I'm reading Michael Pollan's book 'How to Change Your Mind', which is largely about psychedelic mushrooms. In discussing the biology of the mushrooms, he writes:
'Even if psilocybin in mushrooms began as 'an accident of a metabolic pathway', the fact that it wasn't discarded during the course of the species' evolution suggests it must have offered some benefit.'
I'm wondering if this is actually true. In general, I'm wondering if it is true that traits that do not confer advantage will eventually be weeded out.
Being ignorant of the finer points of evolution/natural selection, I can make arguments both ways. On the one hand, it seems that the intense competition would make investing any resources at all in a trait that was not beneficial a totally losing proposition. Therefore no traits that weren't positively adaptive would survive. On the other hand, there seem to be all kinds of traits that are 'neutral' in fitness terms but which survive anyway. E.g. coccyx, male nipples, appendix, whale legs, etc.
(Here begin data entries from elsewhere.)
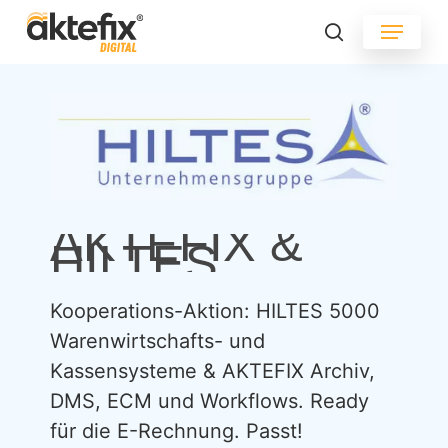
Skip
Menu
to
search
main
content
AKTEFIX &
HILTES
Kooperations-Aktion:
HILTES
5000
Warenwirtschafts-
und
Kassensysteme
&
AKTEFIX
Archiv,
DMS,
ECM
und
Workflows.
Ready
für
die
E-Rechnung.
Passt!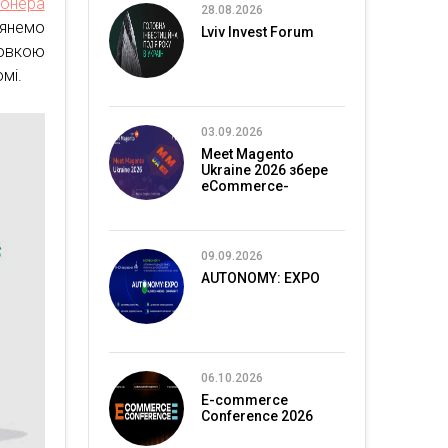
іонера
28.08.2026
лянемо
Lviv Invest Forum
новкою
мі.
03.09.2026
Meet Magento
Ukraine 2026 збере
eCommerce-
спільноту в Києві
09.09.2026
AUTONOMY: EXPO
06.10.2026
E-commerce
Conference 2026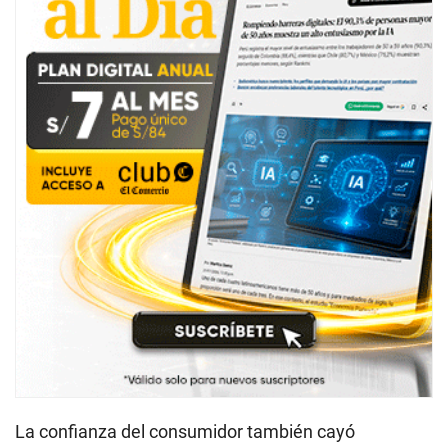
La confianza del consumidor también cayó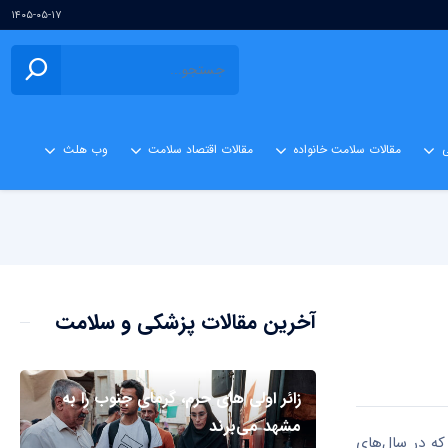
۱۴۰۵-۰۵-۱۷
ی
مقالات سلامت خانواده
مقالات اقتصاد سلامت
وب هلث
آخرین مقالات پزشکی و سلامت
زائر اولی های حرم، گرمای جنوب را به
مشهد می‌برند
که در سال‌های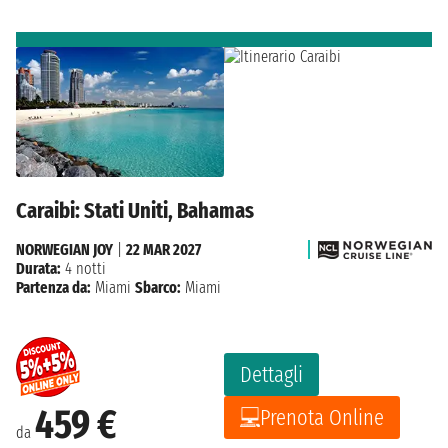
Caraibi: Stati Uniti, Bahamas
NORWEGIAN JOY
|
22 MAR 2027
Durata:
4 notti
Partenza da:
Miami
Sbarco:
Miami
Dettagli
459 €
Prenota Online
da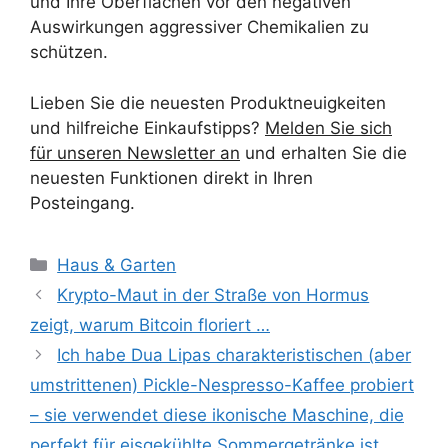
und Ihre Oberflächen vor den negativen
Auswirkungen aggressiver Chemikalien zu
schützen.
Lieben Sie die neuesten Produktneuigkeiten
und hilfreiche Einkaufstipps?
Melden Sie sich
für unseren Newsletter an
und erhalten Sie die
neuesten Funktionen direkt in Ihren
Posteingang.
Kategorien
Haus & Garten
Krypto-Maut in der Straße von Hormus
zeigt, warum Bitcoin floriert …
Ich habe Dua Lipas charakteristischen (aber
umstrittenen) Pickle-Nespresso-Kaffee probiert
– sie verwendet diese ikonische Maschine, die
perfekt für eisgekühlte Sommergetränke ist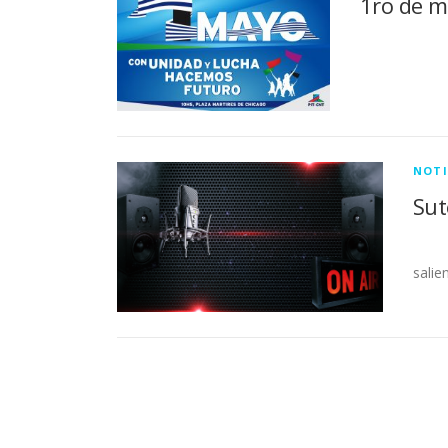
1ro de m
NOTI
Sut
Pro
salie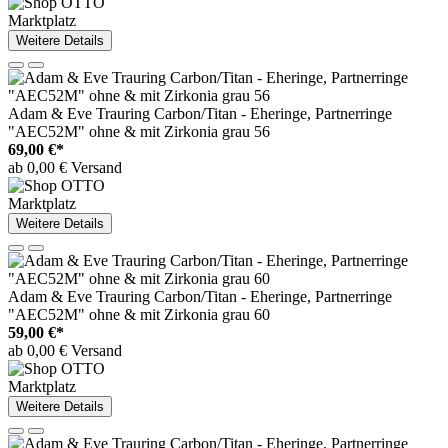
Marktplatz
Weitere Details
Adam & Eve Trauring Carbon/Titan - Eheringe, Partnerringe
"AEC52M" ohne & mit Zirkonia grau 56
69,00 €*
ab 0,00 € Versand
Marktplatz
Weitere Details
Adam & Eve Trauring Carbon/Titan - Eheringe, Partnerringe
"AEC52M" ohne & mit Zirkonia grau 60
59,00 €*
ab 0,00 € Versand
Marktplatz
Weitere Details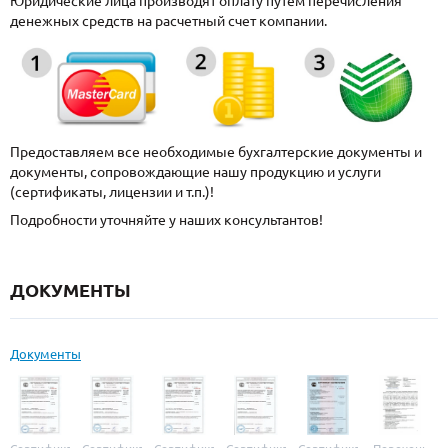
Юридические лица производят оплату путем перечисления
денежных средств на расчетный счет компании.
Предоставляем все необходимые бухгалтерские документы и
документы, сопровождающие нашу продукцию и услуги
(сертификаты, лицензии и т.п.)!
Подробности уточняйте у наших консультантов!
ДОКУМЕНТЫ
Документы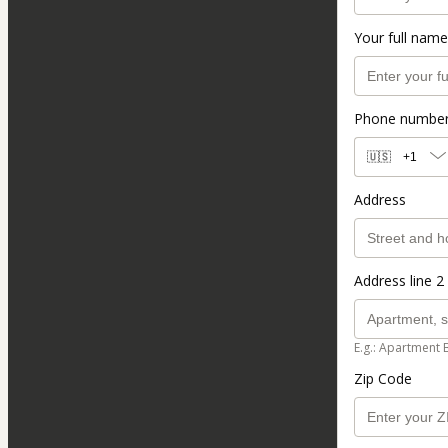
Your full name
Phone numbe
🇺🇸
+1
Address
Address line 2 
E.g.: Apartment 
Zip Code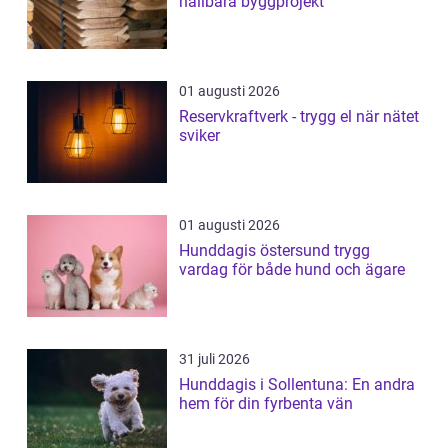
hållbara byggprojekt
01 augusti 2026
Reservkraftverk - trygg el när nätet
sviker
01 augusti 2026
Hunddagis östersund trygg
vardag för både hund och ägare
31 juli 2026
Hunddagis i Sollentuna: En andra
hem för din fyrbenta vän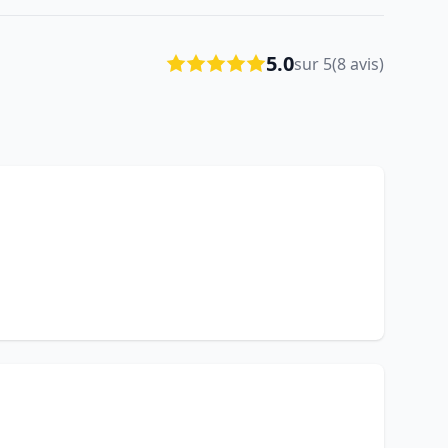
5.0
sur 5
(8 avis)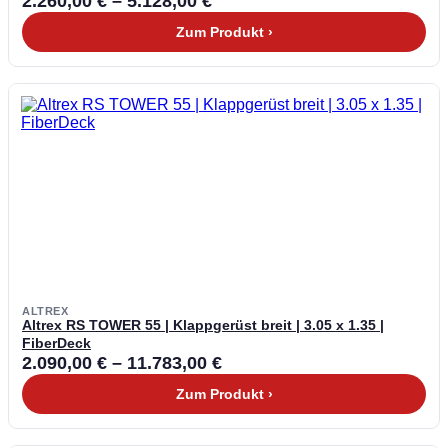
2.260,00
€
–
5.128,00
€
Zum Produkt ›
ALTREX
Altrex RS TOWER 55 | Klappgerüst breit | 3.05 x 1.35 |
FiberDeck
2.090,00
€
–
11.783,00
€
Zum Produkt ›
I am not talking about information encoded in the genome, which can be present but not expressed. I am talking about phenotypes, i.e. traits that get expressed in interactions with the environment, such as the psilocybin chemicals in these mushrooms. (Though I suppose unexpressed genetic info could never be selected for or against by natural selection by definition.)
So to put a very fine point on my question: Is it possible/likely that psilocybin mushrooms produce a chemical that happens to engender hallucinations, not because doing so is adaptive, but just incidentally? So that this property would be something like the redness of blood, i.e. not adaptive in itself but just a matter of happenstance?